---------- Records for the task

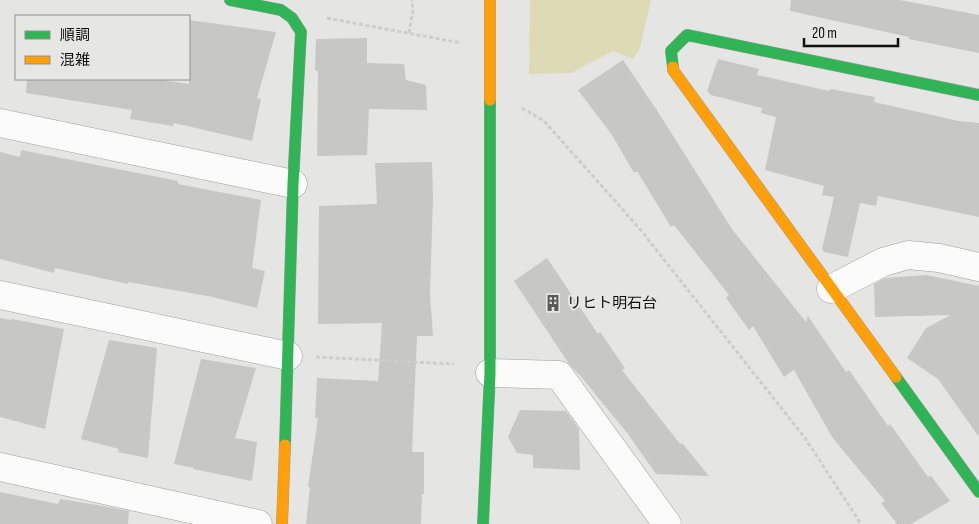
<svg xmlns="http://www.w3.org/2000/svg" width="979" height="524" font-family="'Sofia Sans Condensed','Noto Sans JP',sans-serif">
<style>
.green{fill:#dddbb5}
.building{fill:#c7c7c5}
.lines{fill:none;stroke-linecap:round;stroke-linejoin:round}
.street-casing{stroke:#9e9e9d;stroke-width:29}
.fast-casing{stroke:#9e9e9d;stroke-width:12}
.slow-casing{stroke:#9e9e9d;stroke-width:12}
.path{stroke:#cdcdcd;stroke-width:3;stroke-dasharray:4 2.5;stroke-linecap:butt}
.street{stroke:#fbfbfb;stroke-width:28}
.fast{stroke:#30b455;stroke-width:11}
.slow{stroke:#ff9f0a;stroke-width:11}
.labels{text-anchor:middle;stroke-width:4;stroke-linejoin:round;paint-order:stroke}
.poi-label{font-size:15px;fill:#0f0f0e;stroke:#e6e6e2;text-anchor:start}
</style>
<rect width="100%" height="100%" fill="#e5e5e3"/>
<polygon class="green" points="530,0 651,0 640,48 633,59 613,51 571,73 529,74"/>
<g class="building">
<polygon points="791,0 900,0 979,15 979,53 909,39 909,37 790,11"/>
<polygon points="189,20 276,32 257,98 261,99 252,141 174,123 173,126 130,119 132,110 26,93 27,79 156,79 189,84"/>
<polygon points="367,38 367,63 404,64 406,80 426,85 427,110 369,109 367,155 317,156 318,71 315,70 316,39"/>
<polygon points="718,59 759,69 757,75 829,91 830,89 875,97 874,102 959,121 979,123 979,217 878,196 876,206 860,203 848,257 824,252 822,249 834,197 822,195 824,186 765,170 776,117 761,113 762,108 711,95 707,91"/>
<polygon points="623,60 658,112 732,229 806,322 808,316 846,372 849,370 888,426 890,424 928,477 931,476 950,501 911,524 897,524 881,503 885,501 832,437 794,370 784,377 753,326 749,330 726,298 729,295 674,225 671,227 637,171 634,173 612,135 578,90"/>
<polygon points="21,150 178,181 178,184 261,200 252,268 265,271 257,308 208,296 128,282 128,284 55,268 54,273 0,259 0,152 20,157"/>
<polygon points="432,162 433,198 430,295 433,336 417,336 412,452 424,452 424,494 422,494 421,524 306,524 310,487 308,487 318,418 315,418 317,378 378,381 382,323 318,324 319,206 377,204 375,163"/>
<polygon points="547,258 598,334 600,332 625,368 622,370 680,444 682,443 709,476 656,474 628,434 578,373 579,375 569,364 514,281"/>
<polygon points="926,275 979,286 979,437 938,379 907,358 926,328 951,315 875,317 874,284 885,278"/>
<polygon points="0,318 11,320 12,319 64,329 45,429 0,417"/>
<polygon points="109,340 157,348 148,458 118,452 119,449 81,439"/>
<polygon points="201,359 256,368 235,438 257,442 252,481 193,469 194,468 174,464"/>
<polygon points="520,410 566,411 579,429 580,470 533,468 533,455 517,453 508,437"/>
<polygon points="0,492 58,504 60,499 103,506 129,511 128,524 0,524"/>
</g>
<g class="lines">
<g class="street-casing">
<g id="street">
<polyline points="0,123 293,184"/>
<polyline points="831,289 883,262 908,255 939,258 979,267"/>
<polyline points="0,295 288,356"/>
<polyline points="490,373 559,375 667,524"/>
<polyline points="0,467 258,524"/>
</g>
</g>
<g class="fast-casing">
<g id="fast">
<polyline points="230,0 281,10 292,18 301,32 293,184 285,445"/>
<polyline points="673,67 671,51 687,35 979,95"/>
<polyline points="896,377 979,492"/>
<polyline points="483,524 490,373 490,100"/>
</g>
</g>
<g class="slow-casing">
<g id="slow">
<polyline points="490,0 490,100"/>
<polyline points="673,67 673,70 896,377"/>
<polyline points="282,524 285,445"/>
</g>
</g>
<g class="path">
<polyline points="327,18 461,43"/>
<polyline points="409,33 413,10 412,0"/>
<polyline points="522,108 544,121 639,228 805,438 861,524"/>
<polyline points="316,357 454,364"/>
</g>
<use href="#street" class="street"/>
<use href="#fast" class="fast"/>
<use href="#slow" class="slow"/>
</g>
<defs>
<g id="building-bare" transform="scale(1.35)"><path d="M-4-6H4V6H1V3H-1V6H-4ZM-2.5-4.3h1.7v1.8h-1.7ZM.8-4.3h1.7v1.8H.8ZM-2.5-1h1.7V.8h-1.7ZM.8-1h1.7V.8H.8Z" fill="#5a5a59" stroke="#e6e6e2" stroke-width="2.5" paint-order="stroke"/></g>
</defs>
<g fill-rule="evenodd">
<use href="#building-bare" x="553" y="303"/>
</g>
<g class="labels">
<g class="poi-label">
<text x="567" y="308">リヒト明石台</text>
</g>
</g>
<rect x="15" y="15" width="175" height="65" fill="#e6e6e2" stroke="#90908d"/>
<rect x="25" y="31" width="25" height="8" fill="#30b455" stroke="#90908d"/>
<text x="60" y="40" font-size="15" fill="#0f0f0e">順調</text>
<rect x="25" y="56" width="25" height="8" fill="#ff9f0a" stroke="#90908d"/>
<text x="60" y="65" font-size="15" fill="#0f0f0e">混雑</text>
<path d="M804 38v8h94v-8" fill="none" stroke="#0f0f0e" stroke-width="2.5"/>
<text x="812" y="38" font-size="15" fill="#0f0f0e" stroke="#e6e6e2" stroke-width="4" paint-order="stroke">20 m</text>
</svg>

--------------------

**What you should do:** Search the preceding listing for "round" and extract every line where it is found.

**Output for this exercise:**
.lines{fill:none;stroke-linecap:round;stroke-linejoin:round}
.labels{text-anchor:middle;stroke-width:4;stroke-linejoin:round;paint-order:stroke}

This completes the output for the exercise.